Narissa stood in front of her, a massive obstacle barring her retreat. Once Shaunna had stopped moving, the large cat shrank into the tiny form of Narissa.
“You need to do this.” She admonished her friend. “We need the protection that only you can give us.”
Shaunna began to object again, but Narissa cut her off.
“I, of all people, remember what happened last time. If I need to I will invoke the rite of substitution again.” She laid a tiny hand on her friend’s arm, her pink eyes glittering in the half light.
The others started pitching their tents around an over grown patch where several charred logs lay.
Shaunna shook her head in despair as she began to move toward the double rings. She’d never seen more than one ring in a place before. The events of her last attempt invoking the faeries’ protection were still a raw wound for her. She’d thought she’d lost her only real friend then, and she wasn’t sure she could go through that again. Yet here she was, once again approaching the fey for protection, at the behest of that very friend.
Lights began to wink into life as she approached. The faeries ignored her until she stood in the middle of the stream between the rings. She stood there not knowing what she needed to do. She’d never even heard of anyone trying to invoke protection from two flutters before.
Her feet were wet, and the cold started creeping up her legs as she waited for something to happen. Her teeth chattered loudly as the two brightest lights approached her.
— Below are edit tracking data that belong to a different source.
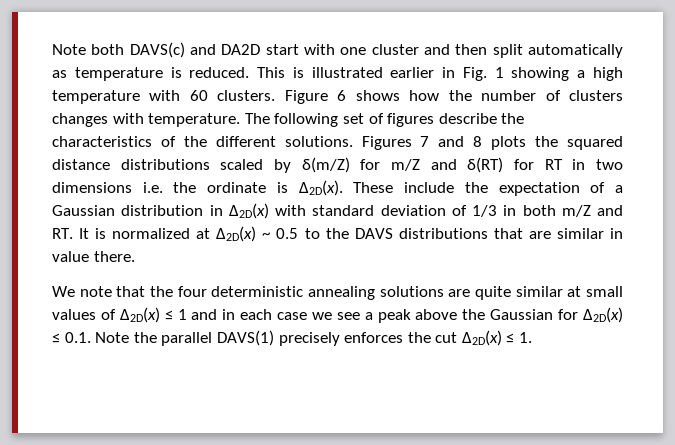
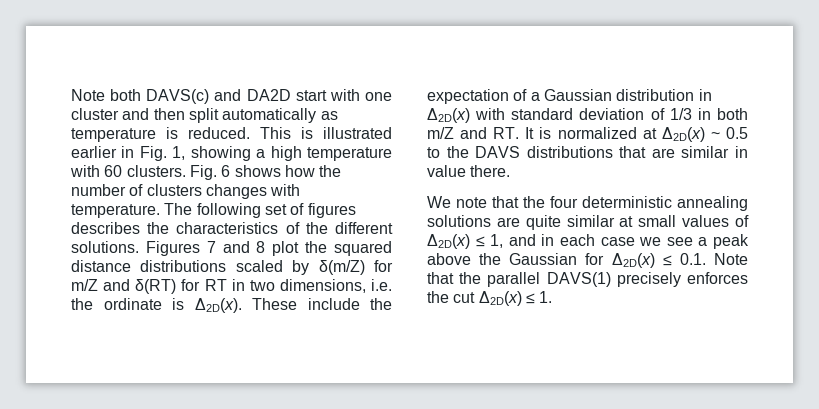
[494,67,504,78] 1 -> [172,146,186,160] 1,
[284,90,328,104] Figure -> [189,165,217,180] Fig.
[438,113,497,124] describe -> [71,222,140,234] describes
[491,136,527,150] plots -> [272,241,300,256] plot
[52,182,132,193] dimensions -> [279,279,366,293] dimensions,
[177,309,187,320] 1 -> [490,234,504,248] 1,
(130, 337) none -> [427,272,454,284] that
“What brings you to us this night, daughter of the darkness?”
“My companions and I request protection. We are hunted by an evil creature.”
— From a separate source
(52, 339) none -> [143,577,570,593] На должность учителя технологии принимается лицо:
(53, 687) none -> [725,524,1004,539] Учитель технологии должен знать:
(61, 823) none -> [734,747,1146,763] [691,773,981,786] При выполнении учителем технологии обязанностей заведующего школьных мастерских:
The two queens stared at her for several seconds before answering in unison.
“You have much to answer for, but you have started on the path. You and yours are welcome here. You will have the protection you seek for as long as you tarry here. You are welcome to build a flame to cook and warm yourselves. Please ensure that it stays among the logs. Your hunter will not find you.”
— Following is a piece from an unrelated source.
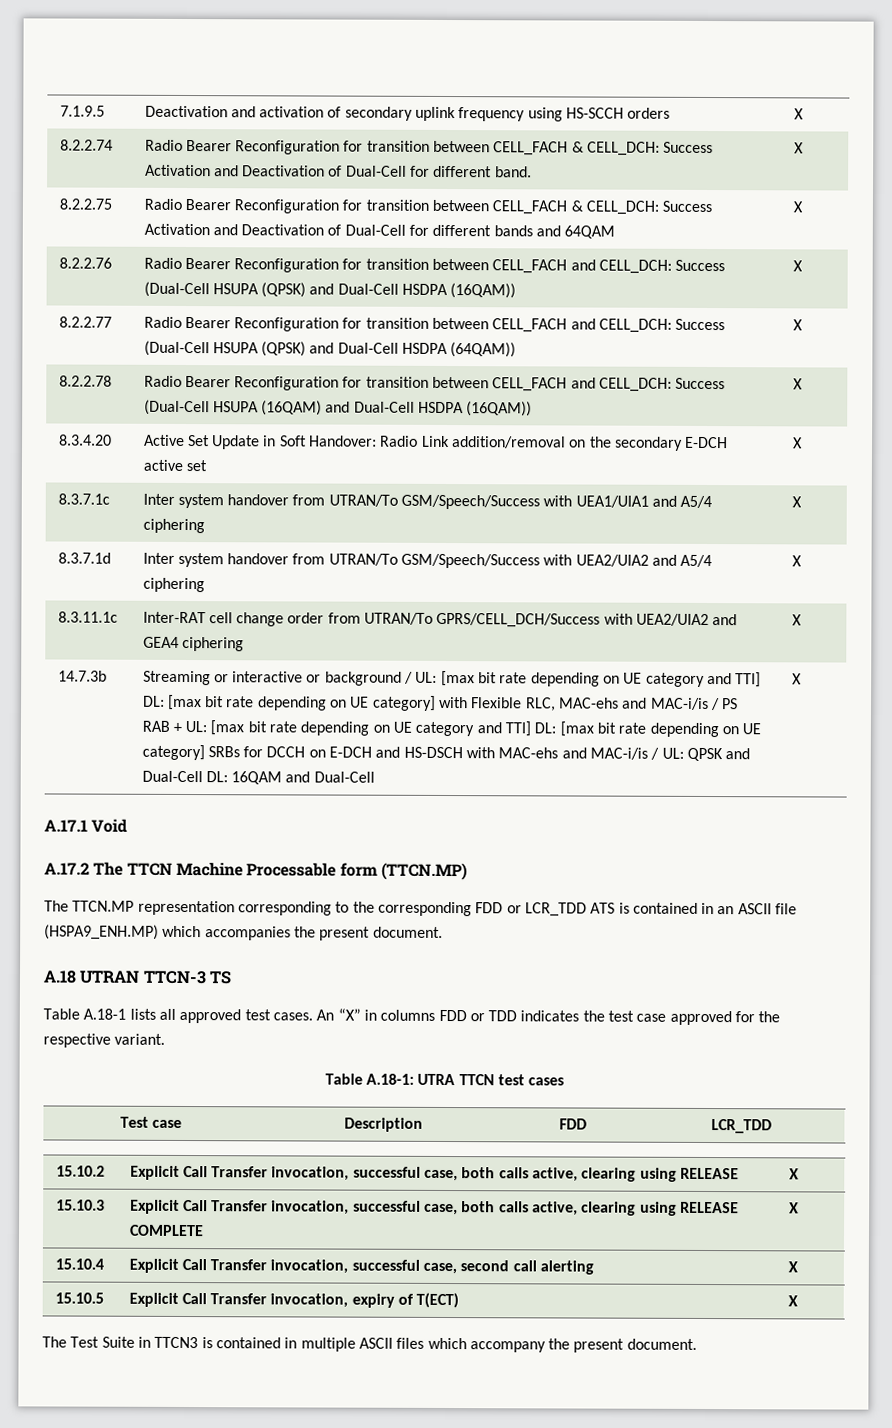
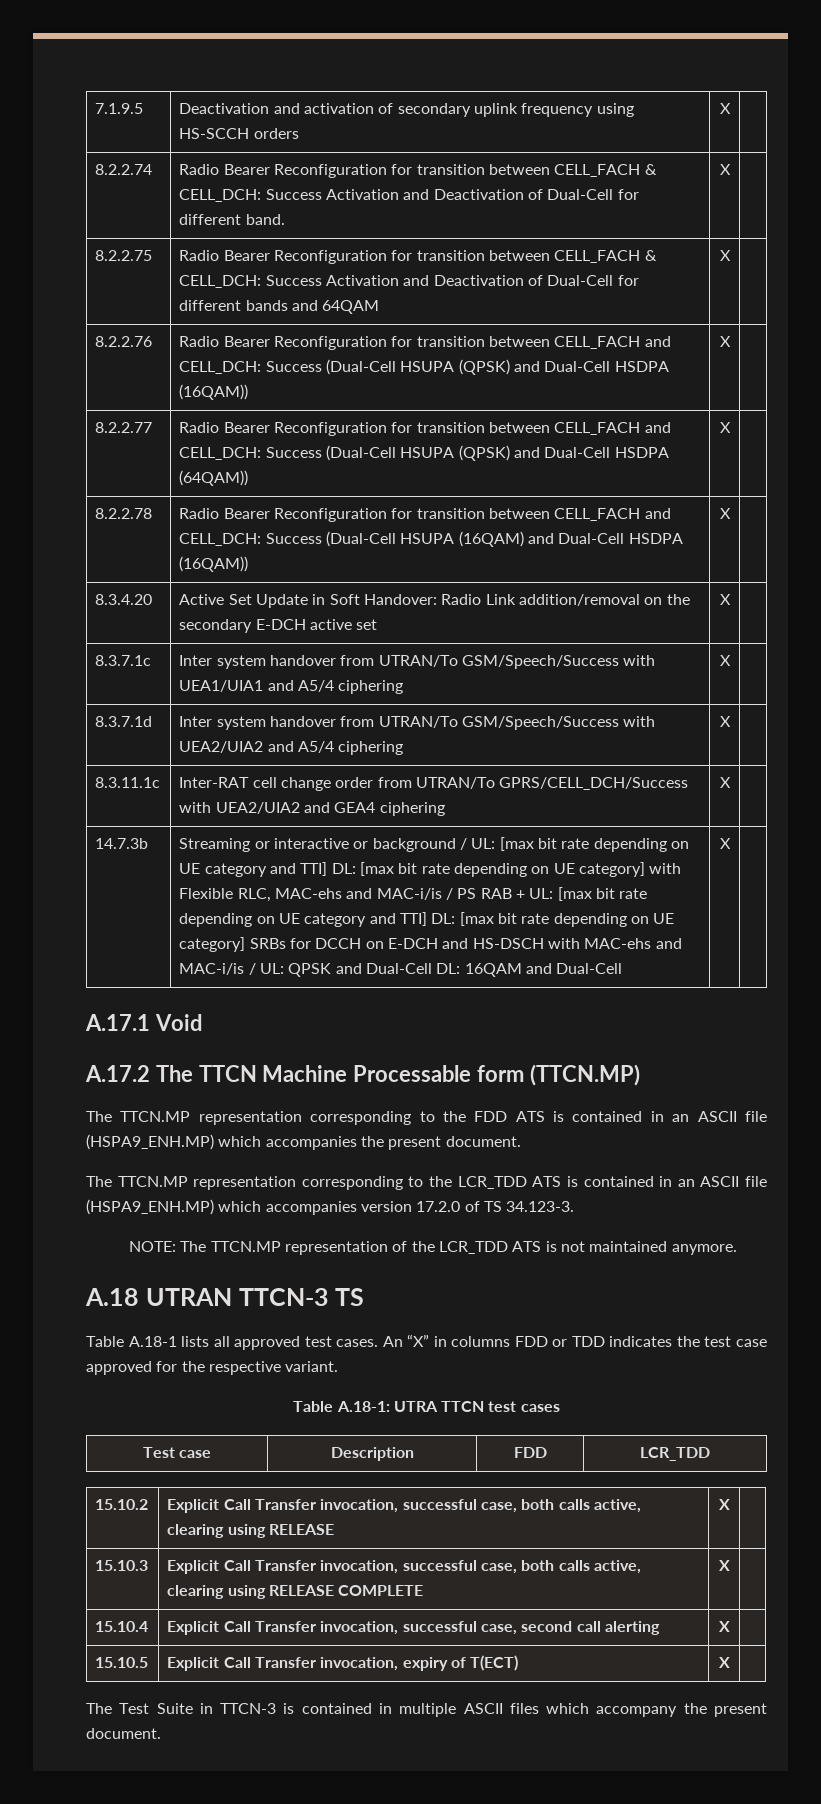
[377,901,587,917] corresponding FDD or LCR_TDD -> [474,1111,508,1122] FDD
(443, 932) none -> [86,1176,768,1190] [86,1199,575,1215] [129,1241,737,1255] // The TTCN.MP representation corresponding to the LCR_TDD ATS is contained in an ASCII file (HSPA9_ENH.MP) which accompanies version 17.2.0 of TS 34.123-3. // NOTE: The TTCN.MP representation of the LCR_TDD ATS is not maintained anymore.
[154,1336,199,1349] TTCN3 -> [220,1703,277,1714] TTCN-3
Relief washed over her, warming her body. Her feet were dry and warm as she stepped from the water. Turning, she curtsied deeply.
“Thank you.”
Several faeries began to dance around her in answer. Warmth seeped deep into her, lightening her mind and soul.
“What did they say?” Morganna asked as Shaunna entered the camp.
“We will have their protection for as long as we choose to stay.” Her spirits were high. While not a friend to nature, she was on her way. That’s what the sprites had told her, anyway.
She cleared the grass from the logs and the surrounding area, revealing an ash filled fire-pit half filled with hard ash. The logs were dry, and easy to light. With little effort she had a fire burning brightly.
“Shaunna, is a fire a good idea? We are being hunted.” Saria voiced the question that was on everyone’s mind.
“The guardians of this glade have given me leave to start a fire. They assure me that we will not be found here.” With the fire blazing, she left the others to see to the meal preparations and set to pitching her own tent.